6. Can you give a real-life example of Gibbs Free Energy at work?
A common example is the melting of an ice cube at room temperature. Although melting requires heat from the surroundings (endothermic, positive ΔH), the water molecules become much more disordered than in the solid ice structure (positive ΔS). At temperatures above 0°C (273 K), the TΔS term becomes larger than the ΔH term, making the overall ΔG negative. This negative ΔG drives the spontaneous process of the ice melting into liquid water.
7. What is the difference between Gibbs Free Energy change (ΔG) and Standard Gibbs Free Energy change (ΔG°)?
The key difference lies in the conditions under which they are measured. ΔG (Gibbs Free Energy change) refers to the free energy change under any non-standard set of conditions. In contrast, ΔG° (Standard Gibbs Free Energy change) refers to the free energy change when a reaction is carried out under specific standard conditions: 1 atm pressure for gases, 1 M concentration for solutions, and a standard temperature, usually 298 K (25°C).
8. How is Gibbs Free Energy related to the cell potential (E_cell) in an electrochemical cell?
In electrochemistry, the Standard Gibbs Free Energy change (ΔG°) is directly proportional to the standard cell potential (E°cell) of a galvanic cell. The relationship is given by the formula: ΔG° = -nFE°cell.
- n is the number of moles of electrons transferred in the reaction.
- F is the Faraday constant (approx. 96,485 C/mol).

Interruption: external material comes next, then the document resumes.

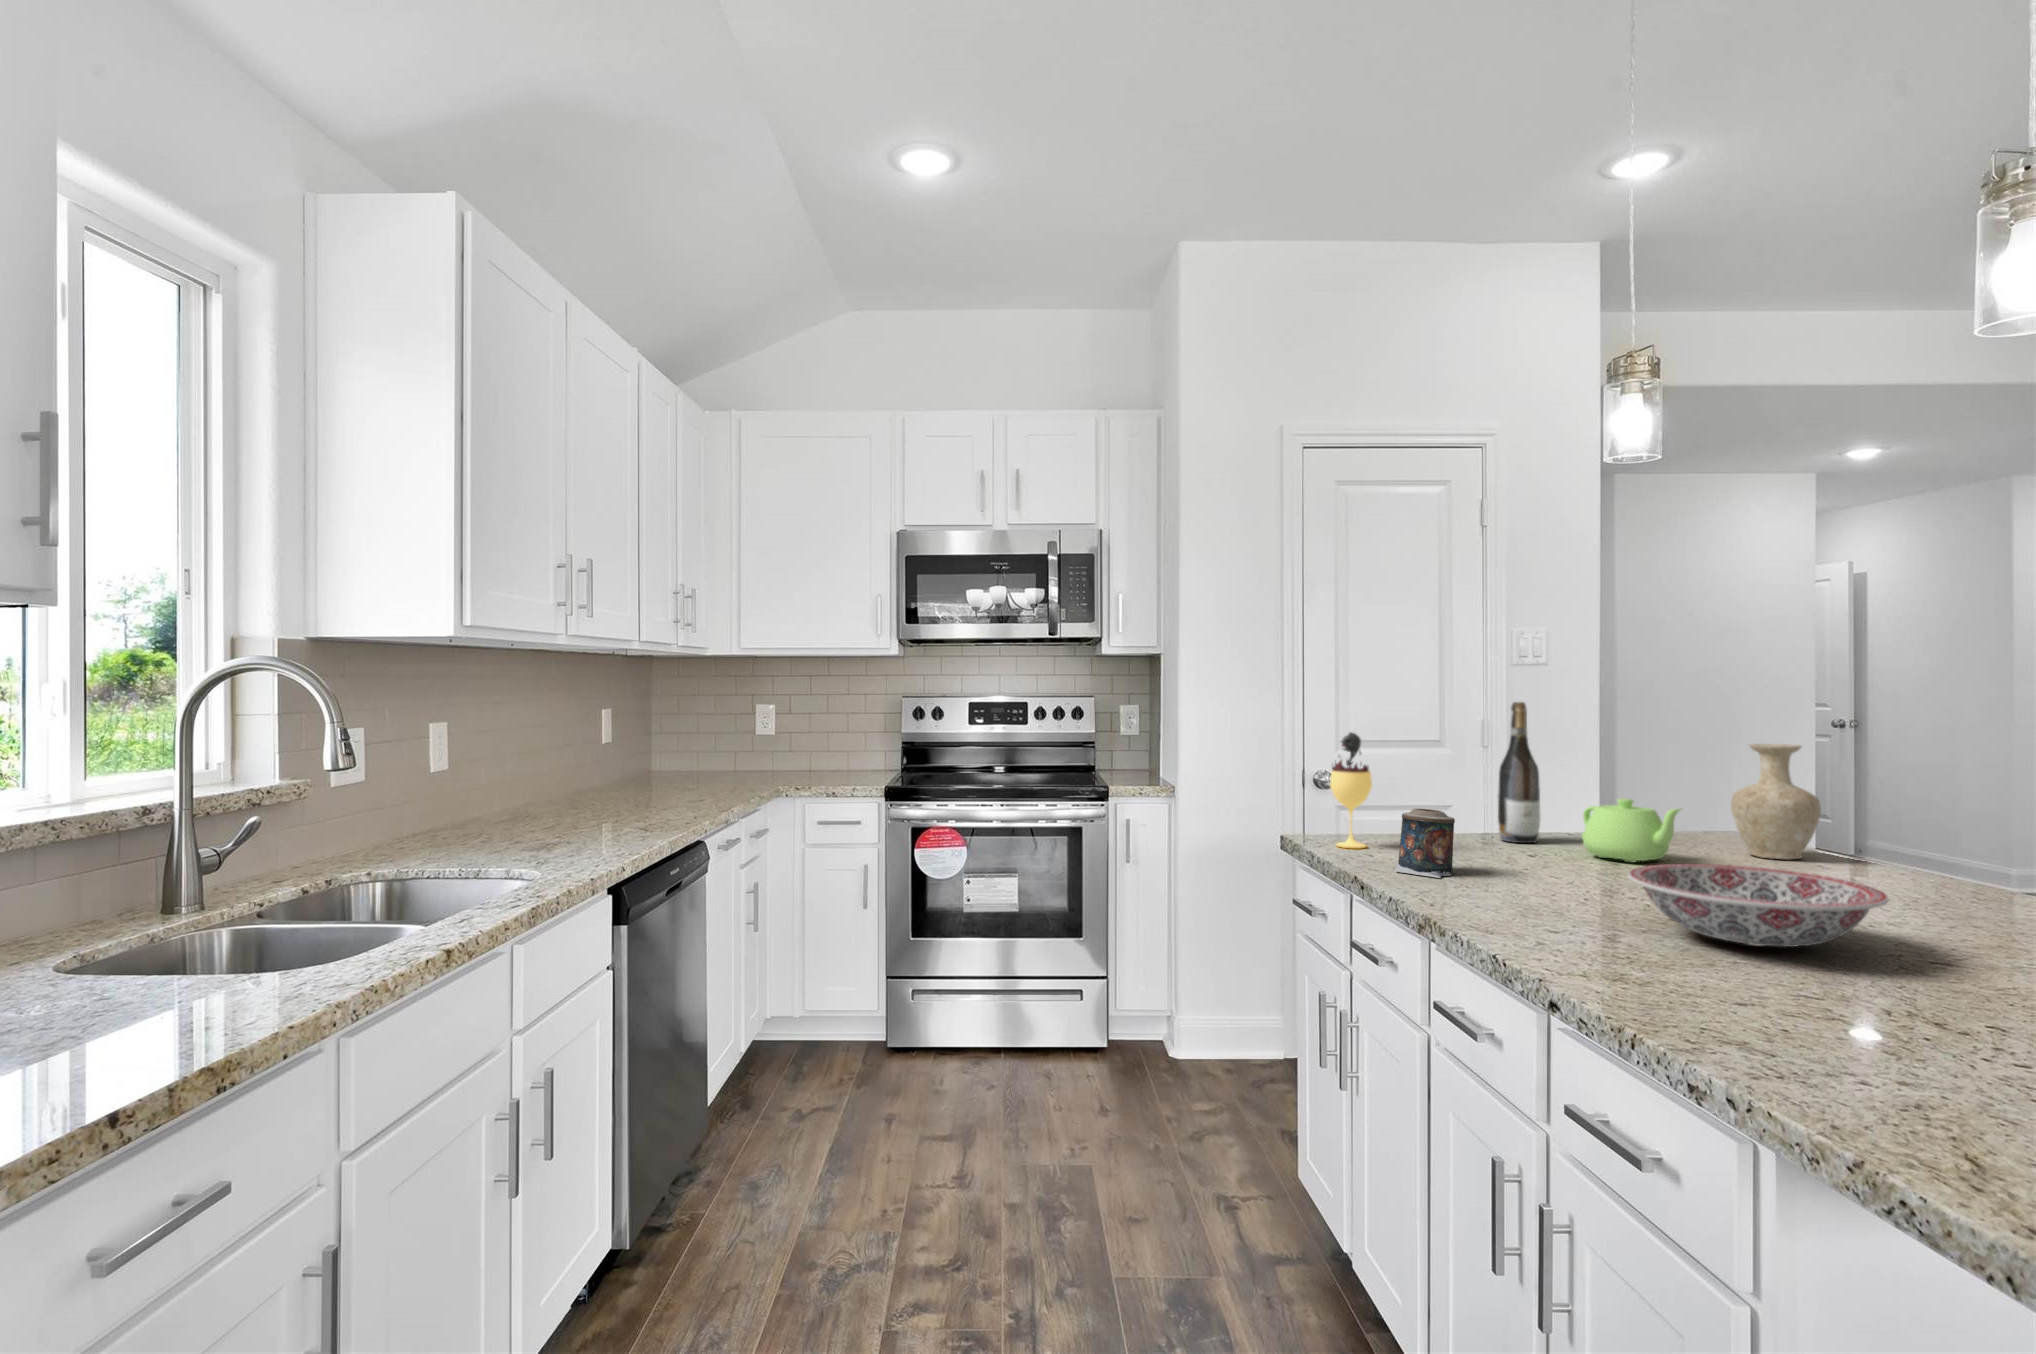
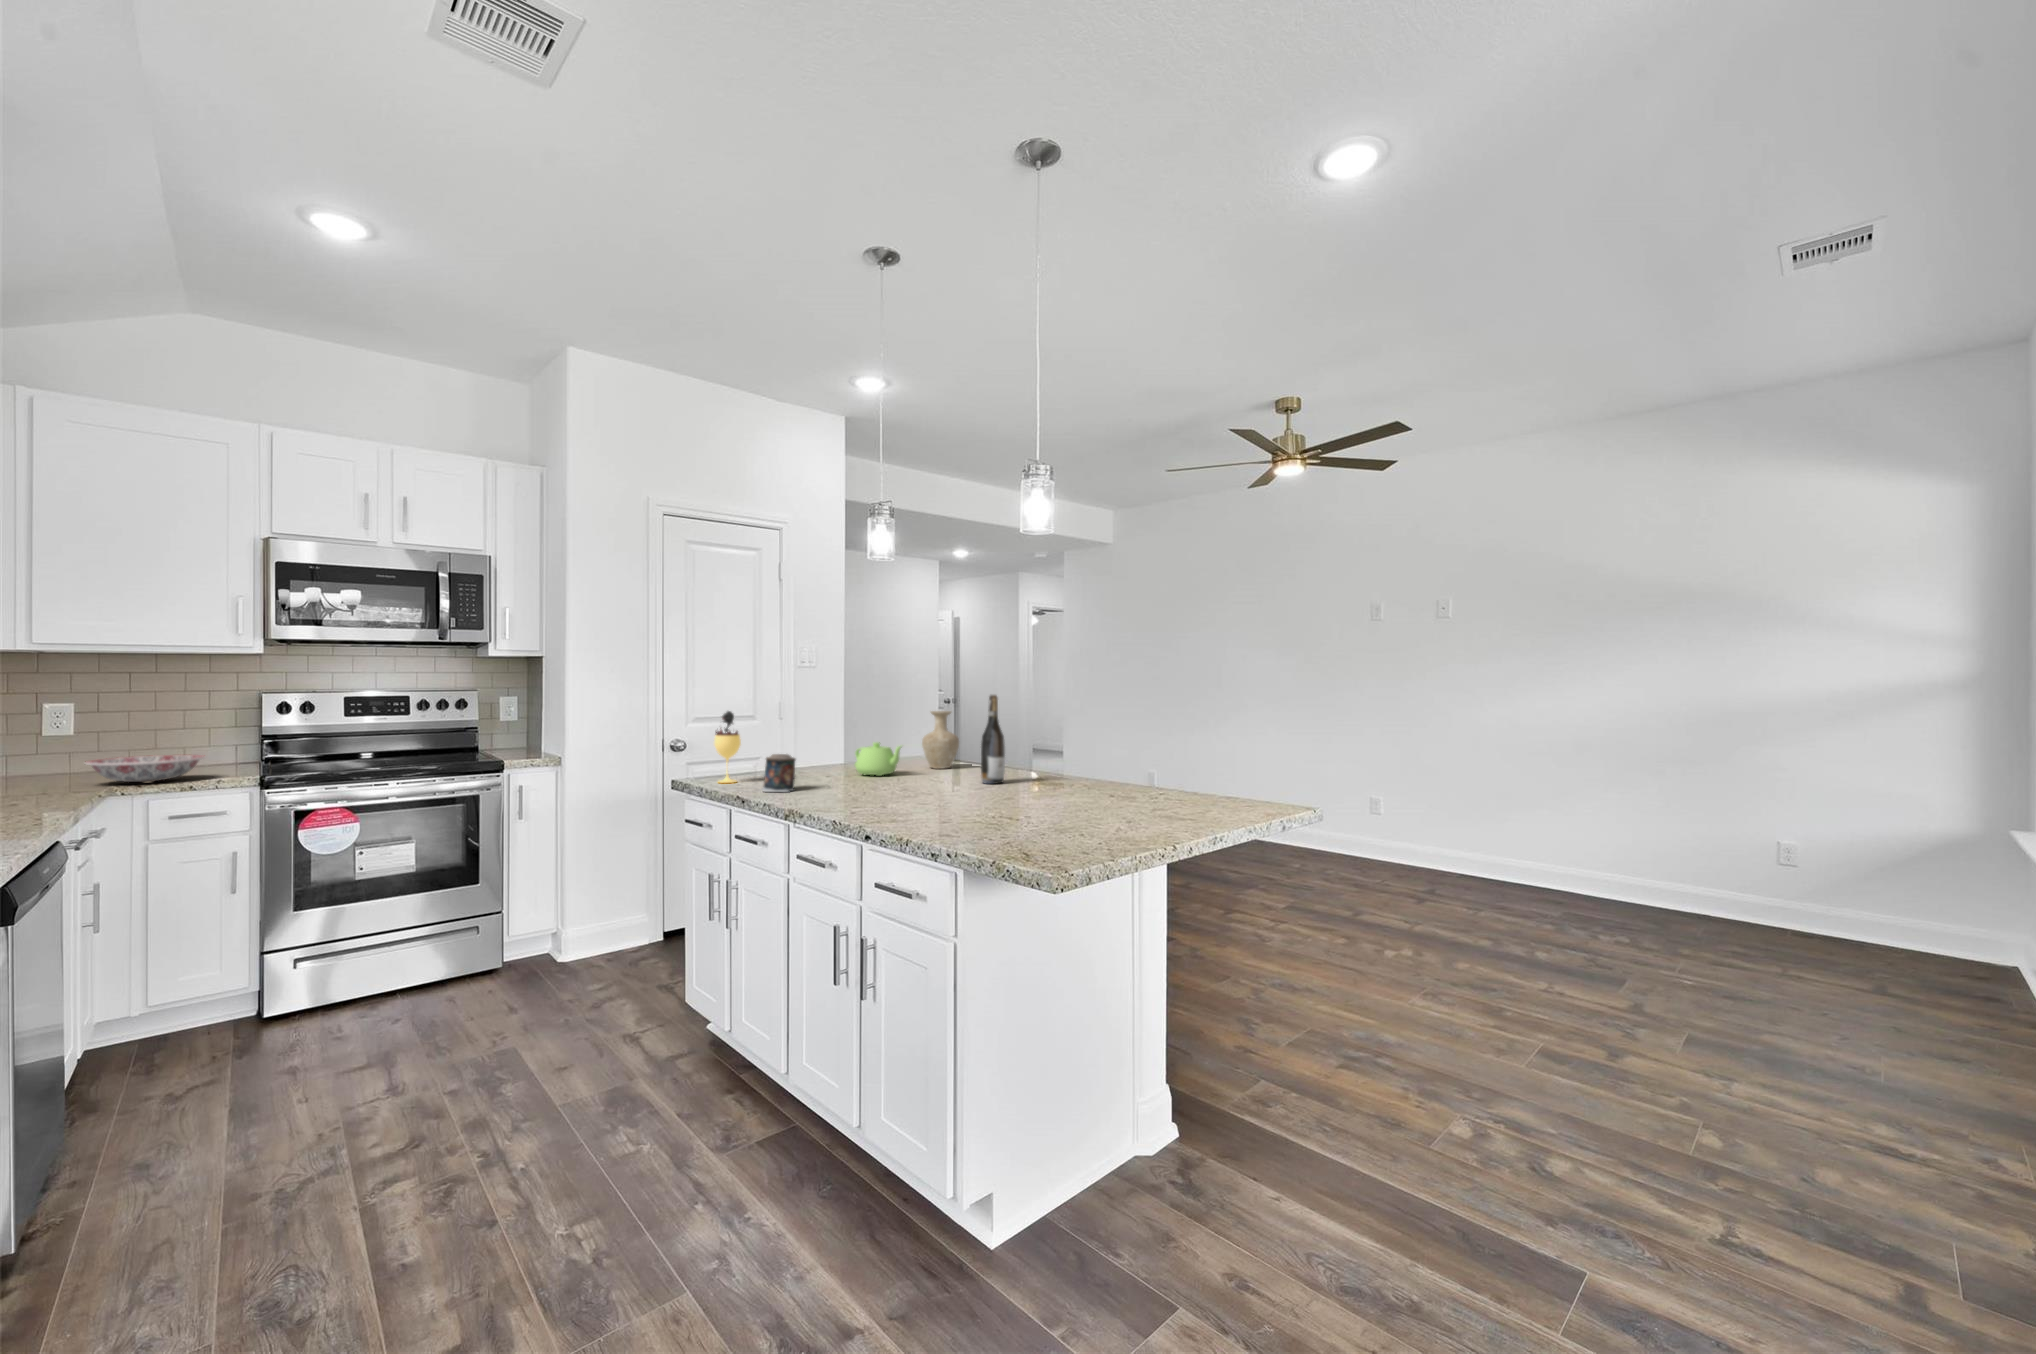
wine bottle: present [1498,702,1540,843] -> present [981,695,1005,784]
ceramic bowl: present [1628,864,1889,947] -> present [85,755,205,782]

- E°cell is the standard cell potential.
A positive E°cell results in a negative ΔG°, confirming that the cell reaction is spontaneous.
9. What is the relationship between Standard Gibbs Free Energy (ΔG°) and the equilibrium constant (K)?
The Standard Gibbs Free Energy (ΔG°) is related to the equilibrium constant (K) by the equation ΔG° = -RT ln K. This formula is crucial because it links thermodynamic data (ΔG°) with the extent of a reaction at equilibrium (K). A large negative ΔG° corresponds to a large K, meaning the reaction strongly favours the formation of products at equilibrium.